**AIM:** Can you give the items again from their start through the line containing "locality: Penobscot Co.", with "collectors" renamed to "collected by" and nothing else altered?
------------------------------------------------------------
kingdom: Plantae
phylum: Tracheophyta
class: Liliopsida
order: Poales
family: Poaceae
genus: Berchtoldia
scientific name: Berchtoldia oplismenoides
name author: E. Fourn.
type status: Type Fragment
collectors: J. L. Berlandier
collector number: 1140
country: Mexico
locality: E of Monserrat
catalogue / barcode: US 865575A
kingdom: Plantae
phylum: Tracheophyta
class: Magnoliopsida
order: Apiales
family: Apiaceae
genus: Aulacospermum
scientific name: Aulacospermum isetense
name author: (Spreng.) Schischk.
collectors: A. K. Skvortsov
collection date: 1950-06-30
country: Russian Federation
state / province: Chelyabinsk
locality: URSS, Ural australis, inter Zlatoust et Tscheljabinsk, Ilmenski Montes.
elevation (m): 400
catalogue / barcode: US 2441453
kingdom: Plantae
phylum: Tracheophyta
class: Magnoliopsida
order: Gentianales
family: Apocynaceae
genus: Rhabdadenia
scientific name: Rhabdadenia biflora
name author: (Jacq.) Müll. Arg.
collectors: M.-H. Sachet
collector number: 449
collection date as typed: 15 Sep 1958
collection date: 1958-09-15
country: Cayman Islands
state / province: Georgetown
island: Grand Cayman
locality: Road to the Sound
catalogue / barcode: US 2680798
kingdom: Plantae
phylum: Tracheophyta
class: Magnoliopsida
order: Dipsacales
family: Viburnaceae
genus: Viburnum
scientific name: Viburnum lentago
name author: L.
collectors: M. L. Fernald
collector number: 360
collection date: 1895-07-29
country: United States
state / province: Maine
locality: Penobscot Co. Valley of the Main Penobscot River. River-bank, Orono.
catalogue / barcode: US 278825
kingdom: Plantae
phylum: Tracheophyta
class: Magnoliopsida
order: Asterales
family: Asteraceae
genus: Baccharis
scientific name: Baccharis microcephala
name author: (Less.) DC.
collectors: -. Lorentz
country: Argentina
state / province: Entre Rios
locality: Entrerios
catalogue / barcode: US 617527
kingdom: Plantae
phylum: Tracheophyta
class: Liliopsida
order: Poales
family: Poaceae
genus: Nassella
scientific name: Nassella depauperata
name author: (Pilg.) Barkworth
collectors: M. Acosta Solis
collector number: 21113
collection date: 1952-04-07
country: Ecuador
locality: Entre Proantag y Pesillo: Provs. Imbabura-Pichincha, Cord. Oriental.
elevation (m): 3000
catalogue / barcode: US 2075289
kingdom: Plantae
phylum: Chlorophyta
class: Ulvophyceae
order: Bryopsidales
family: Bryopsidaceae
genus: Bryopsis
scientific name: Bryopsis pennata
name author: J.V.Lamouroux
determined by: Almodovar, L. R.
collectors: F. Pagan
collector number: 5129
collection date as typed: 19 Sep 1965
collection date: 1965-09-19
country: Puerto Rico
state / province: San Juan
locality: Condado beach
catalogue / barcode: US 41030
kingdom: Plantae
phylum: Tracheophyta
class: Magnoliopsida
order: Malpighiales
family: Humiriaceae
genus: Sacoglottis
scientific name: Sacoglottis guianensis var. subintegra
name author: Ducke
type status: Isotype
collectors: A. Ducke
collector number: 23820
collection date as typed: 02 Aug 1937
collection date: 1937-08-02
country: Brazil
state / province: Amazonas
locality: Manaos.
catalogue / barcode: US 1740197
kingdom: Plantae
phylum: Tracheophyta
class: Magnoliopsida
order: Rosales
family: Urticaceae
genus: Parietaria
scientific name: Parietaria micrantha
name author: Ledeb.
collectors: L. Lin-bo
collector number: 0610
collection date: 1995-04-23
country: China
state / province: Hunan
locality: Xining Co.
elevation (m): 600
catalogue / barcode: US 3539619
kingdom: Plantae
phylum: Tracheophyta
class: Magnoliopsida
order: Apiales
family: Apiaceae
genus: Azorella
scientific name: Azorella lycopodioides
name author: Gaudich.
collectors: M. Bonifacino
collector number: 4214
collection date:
------------------------------------------------------------
**RESPONSE TO THE TASK:**
kingdom: Plantae
phylum: Tracheophyta
class: Liliopsida
order: Poales
family: Poaceae
genus: Berchtoldia
scientific name: Berchtoldia oplismenoides
name author: E. Fourn.
type status: Type Fragment
collected by: J. L. Berlandier
collector number: 1140
country: Mexico
locality: E of Monserrat
catalogue / barcode: US 865575A
kingdom: Plantae
phylum: Tracheophyta
class: Magnoliopsida
order: Apiales
family: Apiaceae
genus: Aulacospermum
scientific name: Aulacospermum isetense
name author: (Spreng.) Schischk.
collected by: A. K. Skvortsov
collection date: 1950-06-30
country: Russian Federation
state / province: Chelyabinsk
locality: URSS, Ural australis, inter Zlatoust et Tscheljabinsk, Ilmenski Montes.
elevation (m): 400
catalogue / barcode: US 2441453
kingdom: Plantae
phylum: Tracheophyta
class: Magnoliopsida
order: Gentianales
family: Apocynaceae
genus: Rhabdadenia
scientific name: Rhabdadenia biflora
name author: (Jacq.) Müll. Arg.
collected by: M.-H. Sachet
collector number: 449
collection date as typed: 15 Sep 1958
collection date: 1958-09-15
country: Cayman Islands
state / province: Georgetown
island: Grand Cayman
locality: Road to the Sound
catalogue / barcode: US 2680798
kingdom: Plantae
phylum: Tracheophyta
class: Magnoliopsida
order: Dipsacales
family: Viburnaceae
genus: Viburnum
scientific name: Viburnum lentago
name author: L.
collected by: M. L. Fernald
collector number: 360
collection date: 1895-07-29
country: United States
state / province: Maine
locality: Penobscot Co. Valley of the Main Penobscot River. River-bank, Orono.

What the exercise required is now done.